Kendo Bogu

The Kendo armor, or more commonly known as the bogu, is a special type of equipment utilized in Kendo which is made up of the men (or helmet) and is fixed to the head with the use of two cords, the do or chest guard, the kote or padded gloves, and the tare or the hip and waist guards.
The Kendo bogu is commonly created from finely stitched cotton layers, bamboo, and leather but modern day bogu are made from materials that provide strength and durability. Furthermore, the Kendo bogu is also known to be lightweight and generally flexible, allowing one to freely move during Kendo practice. Also, it provides proper protection against numerous types of injuries thus, allowing the Kendoka to exert extra effort during Kendo matches without worrying about injuring their opponent and themselves. The usual attacks in Kendo are only allowed in certain spots and these are the areas greatly protected by the Bogu.

Brief History of the Kendo Bogu

During the sixteenth century when the warring period in feudal Japan was still in action, numerous warriors honed and improved their skills to be able to fight excellently on the battlefield. Various techniques were sampled under a brutal system and anyone who passed these tests was considered as the survivors. In a lot of schools that taught these individuals, the bokuto or bokken was commonly utilized during practice to lessen the dangers and injuries that each student may face. During this period, swordsmanship was generally called Kenjutsu.
In the year 1600 CE during the battle of Sekigahara, the wars and battles finally ended and peace all over Japan was seen. The peace allowed a variety of arts to grow and flourish and fighting was greatly discouraged but was not entirely eradicated. To continuously provide the students a sense of real and actual combat without putting their safety in jeopardy, a lot of schools began making use of the shinai to train each of their students. It was designed during the early eighteenth century and the original practice tools were made from numerous bamboo slats in either a leather or silk bag; these could still be used to hit an opponent without causing excessive damage or injuries that a steel sword would do. Today, Kendo practitioners make use of a similar type of shinai.

## Aim of the task
Reproduce word for word the part of the Kendo bogu text that opens with the words containing "The Kendo bogu is commonly" and closes with "by the Bogu.".

## Excerpted data
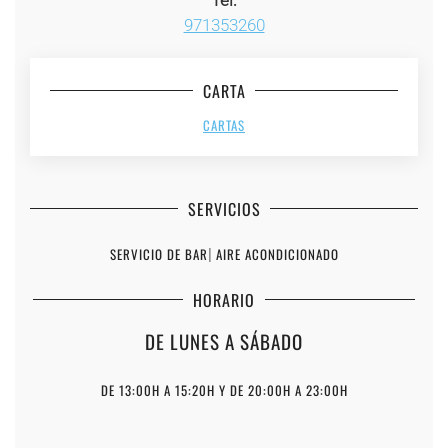
971353260
CARTA
CARTAS
SERVICIOS
SERVICIO DE BAR
|
AIRE ACONDICIONADO
HORARIO
DE LUNES A SÁBADO
DE 13:00H A 15:20H Y DE 20:00H A 23:00H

## Written response
The Kendo bogu is commonly created from finely stitched cotton layers, bamboo, and leather but modern day bogu are made from materials that provide strength and durability. Furthermore, the Kendo bogu is also known to be lightweight and generally flexible, allowing one to freely move during Kendo practice. Also, it provides proper protection against numerous types of injuries thus, allowing the Kendoka to exert extra effort during Kendo matches without worrying about injuring their opponent and themselves. The usual attacks in Kendo are only allowed in certain spots and these are the areas greatly protected by the Bogu.